Descriptive, cross-sectional, population-based study.


Kansas nursing homes from January 1, 1994, through June 30, 1998.


A total of 4,997 nursing home residents with very severe and irreversible cognitive impairment comprised the study population. Subjects were identified using data in Minimum Data Set (MDS) reports. Those who were included in the study population were over the age of 65, had two consecutive Cognitive Performance Scale scores of 6, were without evidence of significant subsequent improvement, and were not comatose.

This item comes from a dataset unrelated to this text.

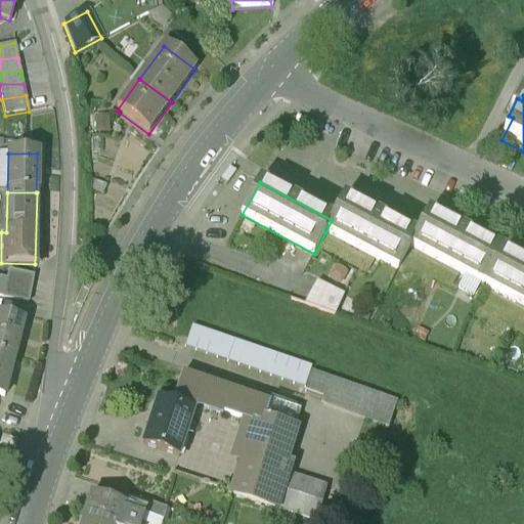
[(416,236),(343,199),(332,220),(325,232),(398,270),(410,247),(416,236)]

The MDS data on each resident were examined to determine subjects' age, ethnicity, gender, Medicaid eligibility, disease diagnoses, physical functioning, and oral/nutritional status, including feeding tube status. The MDS was also used to determine urban versus rural location of the nursing home. The association between the use of feeding tubes and selected demographic and clinical characteristics was then examined using bivariate and logistic regression tests.


Of the 4,997 residents in the study population, 577 (11.6%) had feeding tubes. In multivariate analysis, feeding tube use was found to be associated with swallowing problems (odds ratio (OR) 5.4, 95% confidence interval (CI) 4.3-6.8); urban location of nursing home (OR 2.9, 95% CI 2.3-3.5); non-white race (OR 2.7, 95% CI 1.9-3.6); stroke (OR 2.5, 95% CI 2.0-3.1); and absence of dementia (OR 2.5, 95% CI 2.0-3.1). Feeding tubes were also more weakly associated with age <86 years, male gender, dependency for all activities of daily living, and absence of a living will. Feeding tube use was not found to be associated with chewing problems, Medicaid status, or resuscitation status.


Clinical variables including swallowing problems, stroke, and absence of dementia were strongly associated with the use of feeding tubes in this cross-sectional, population-based study. In addition, urban location of nursing home and non-white race were significantly associated with feeding tubes. These findings suggest that feeding tube decisions are strongly influenced by nonclinical factors and invite further investigation.